A web site set up in Meyer’s memory describes her as having been “a loving vibrant 12 year old.” She attended public school in the Susquenita School District. The school’s superintendent said that counselors would be available to help children and staff deal with the loss.

“Very kind, sweet kid,” a neighbor told ABC 27 News. “Here’s a little girl that doesn’t even have a chance to grow up and live her life, and all because of this senseless act. It’s horrible, absolutely heartbreaking.”

According to court documents, Donald Meyer owed $1,780.85 to his landlord, Pfautz Rental, on a monthly $660 in rent.

The family was first delivered a court complaint on December 3. The court issued an order for possession on December 28, three days after Christmas, and this was served to Meyer at his home on December 30, two days before New Year’s Day.

Constable Steele arrived on Monday morning with the intention of physically removing Meyer and his daughter, who was home sick from school on Monday. He had been sent “numerous times” to warn Meyer, Hicks said.

In his last visit, Steel had given the family a 10 a.m., January 11 move-out deadline. Steele’s “lawful job, because he had a valid court order, was to remove them from the property if they had not already moved,” Hicks added.

According to the police version of events, Steele approached the house in the morning. Donald Meyer closed the door on him and refused to talk. Steele, however, remained at the door of the house until Meyer returned and “engaged Constable Steele in a brief exchange of words.”

Police claim that Meyer then “leveled a loaded .223 caliber rifle, which had been slung and concealed along his body, directly at Constable Steele with a point of aim at his chest.” At this moment Steele fired at Meyer, police say, grazing his arm but striking directly the small child that stood behind him.

A search warrant issued after Ciara’s killing found Donald Meyer’s gun with a loaded chamber and a magazine clip holding 30 rounds. Police have not yet claimed that Meyer fired on Steele.

Constables are a low-level police force in Pennsylvania, technically under the governor. They receive no salary, but earn money by serving papers and other functions for district courts. Constables are required to take only 80 hours of police training and supply their own equipment, including guns.

The tragedy in rural Pennsylvania combined at least two features of the American social crisis: police killings and home evictions.

Ciara is the 21st person and the first child to be killed by police in the US in 2016, according to a count kept by The Guardian. At least 1,200 Americans, the vast majority working class and poor, were killed by cops in 2015.

Evictions of poor and working class families are commonplace in “one of the worst affordable housing crises in generations,” according to Harvard University sociologist Matthew Desmond. In 2013, nearly 60 percent of all renter households spent more than 30 percent of their income on rent alone, and 30 percent of renters spent more than half of their income on rent. One in eight low-income families who rent could not afford to pay their landlords, and a similar number faced the possibility of eviction.

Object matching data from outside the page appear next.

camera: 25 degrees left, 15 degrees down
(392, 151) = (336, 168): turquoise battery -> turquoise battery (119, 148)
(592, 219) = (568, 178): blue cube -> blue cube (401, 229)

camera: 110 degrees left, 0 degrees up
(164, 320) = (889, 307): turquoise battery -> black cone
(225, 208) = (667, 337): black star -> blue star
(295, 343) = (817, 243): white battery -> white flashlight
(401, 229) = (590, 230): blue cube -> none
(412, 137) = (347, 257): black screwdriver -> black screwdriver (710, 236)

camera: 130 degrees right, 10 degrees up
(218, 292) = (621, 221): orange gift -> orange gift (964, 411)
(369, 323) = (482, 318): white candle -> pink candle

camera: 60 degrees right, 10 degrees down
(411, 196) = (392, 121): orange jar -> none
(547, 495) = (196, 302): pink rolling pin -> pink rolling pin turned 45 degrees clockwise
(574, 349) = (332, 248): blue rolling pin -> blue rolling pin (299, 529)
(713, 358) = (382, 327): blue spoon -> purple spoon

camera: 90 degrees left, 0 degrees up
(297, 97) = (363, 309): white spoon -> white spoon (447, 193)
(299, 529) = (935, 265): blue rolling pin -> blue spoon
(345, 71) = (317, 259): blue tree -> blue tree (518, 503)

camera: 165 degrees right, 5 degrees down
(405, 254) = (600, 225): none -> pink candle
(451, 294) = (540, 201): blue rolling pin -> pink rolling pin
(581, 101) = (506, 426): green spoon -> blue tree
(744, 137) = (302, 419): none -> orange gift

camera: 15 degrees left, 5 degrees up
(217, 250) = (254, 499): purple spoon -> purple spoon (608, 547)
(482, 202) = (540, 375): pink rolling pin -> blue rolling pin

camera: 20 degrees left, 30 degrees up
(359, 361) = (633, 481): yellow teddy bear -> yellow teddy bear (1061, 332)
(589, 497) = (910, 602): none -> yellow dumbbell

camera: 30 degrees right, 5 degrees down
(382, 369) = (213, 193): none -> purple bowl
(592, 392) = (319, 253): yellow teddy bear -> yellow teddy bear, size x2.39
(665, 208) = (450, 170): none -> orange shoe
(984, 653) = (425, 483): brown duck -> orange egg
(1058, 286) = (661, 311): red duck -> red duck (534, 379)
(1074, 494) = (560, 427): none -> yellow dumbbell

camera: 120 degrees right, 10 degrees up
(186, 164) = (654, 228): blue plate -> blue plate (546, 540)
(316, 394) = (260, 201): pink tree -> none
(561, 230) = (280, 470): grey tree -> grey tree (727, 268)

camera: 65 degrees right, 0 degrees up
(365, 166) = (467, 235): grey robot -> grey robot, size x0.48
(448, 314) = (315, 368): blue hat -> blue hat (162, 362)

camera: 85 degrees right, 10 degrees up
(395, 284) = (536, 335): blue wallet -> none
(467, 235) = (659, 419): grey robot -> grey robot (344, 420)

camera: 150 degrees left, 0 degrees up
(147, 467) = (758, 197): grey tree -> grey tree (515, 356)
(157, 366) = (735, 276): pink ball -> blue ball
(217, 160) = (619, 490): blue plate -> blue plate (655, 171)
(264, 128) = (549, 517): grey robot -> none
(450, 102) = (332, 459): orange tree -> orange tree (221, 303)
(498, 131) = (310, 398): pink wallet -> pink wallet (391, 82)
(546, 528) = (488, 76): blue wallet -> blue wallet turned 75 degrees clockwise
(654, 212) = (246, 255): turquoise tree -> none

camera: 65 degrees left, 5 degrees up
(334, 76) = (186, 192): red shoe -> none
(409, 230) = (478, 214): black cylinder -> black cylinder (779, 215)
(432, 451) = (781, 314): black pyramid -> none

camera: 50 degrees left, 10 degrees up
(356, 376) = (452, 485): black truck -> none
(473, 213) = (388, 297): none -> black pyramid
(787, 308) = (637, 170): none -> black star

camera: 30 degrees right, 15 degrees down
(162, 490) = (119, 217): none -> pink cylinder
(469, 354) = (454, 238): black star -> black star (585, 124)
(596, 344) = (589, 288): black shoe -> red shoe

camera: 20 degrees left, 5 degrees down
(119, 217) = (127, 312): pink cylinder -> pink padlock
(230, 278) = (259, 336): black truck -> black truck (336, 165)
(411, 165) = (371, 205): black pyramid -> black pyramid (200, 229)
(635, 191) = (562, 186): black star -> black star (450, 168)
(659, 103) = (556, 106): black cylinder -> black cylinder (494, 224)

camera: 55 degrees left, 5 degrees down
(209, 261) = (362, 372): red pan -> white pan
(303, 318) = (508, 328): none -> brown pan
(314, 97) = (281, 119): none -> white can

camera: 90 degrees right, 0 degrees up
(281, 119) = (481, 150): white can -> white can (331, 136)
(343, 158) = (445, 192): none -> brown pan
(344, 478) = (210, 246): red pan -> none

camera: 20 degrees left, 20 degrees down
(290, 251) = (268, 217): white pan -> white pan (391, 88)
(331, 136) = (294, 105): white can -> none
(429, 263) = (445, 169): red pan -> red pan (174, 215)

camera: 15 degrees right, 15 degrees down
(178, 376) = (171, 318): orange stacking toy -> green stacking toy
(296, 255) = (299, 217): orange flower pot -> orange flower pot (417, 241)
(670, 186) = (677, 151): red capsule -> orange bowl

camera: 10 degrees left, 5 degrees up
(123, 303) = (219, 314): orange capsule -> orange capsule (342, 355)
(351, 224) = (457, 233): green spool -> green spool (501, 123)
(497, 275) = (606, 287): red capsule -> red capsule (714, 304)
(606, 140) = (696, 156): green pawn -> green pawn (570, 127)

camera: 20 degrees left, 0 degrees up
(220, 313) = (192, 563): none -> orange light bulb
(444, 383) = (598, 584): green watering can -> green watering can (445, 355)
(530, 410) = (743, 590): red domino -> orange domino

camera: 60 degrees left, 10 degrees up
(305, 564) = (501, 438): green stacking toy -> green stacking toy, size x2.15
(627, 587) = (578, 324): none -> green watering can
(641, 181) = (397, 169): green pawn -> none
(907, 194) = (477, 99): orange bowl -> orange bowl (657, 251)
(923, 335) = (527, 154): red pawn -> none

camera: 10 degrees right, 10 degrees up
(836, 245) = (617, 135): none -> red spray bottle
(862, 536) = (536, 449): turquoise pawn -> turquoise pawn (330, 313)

More recent data by real estate information firm Zillow found that the average renter now pays 30 percent or more of their income on rent—the threshold at which housing is considered unaffordable. While real wages continued to stagnate, rents rose by approximately 7 percent in 2014.

Courts dealing with eviction orders tend to show less mercy to families with children, such as the Meyers.

“Children do not shield families from eviction, but rather they often expose them to it,” Desmond wrote for the November 2015 issue of the Institute for Research on Poverty at the University of Wisconsin. “If a tenant in eviction court lives with children, her or his odds of receiving an eviction judgment almost triple, even after taking into account how much is owed to the landlord, household income and several other key factors.”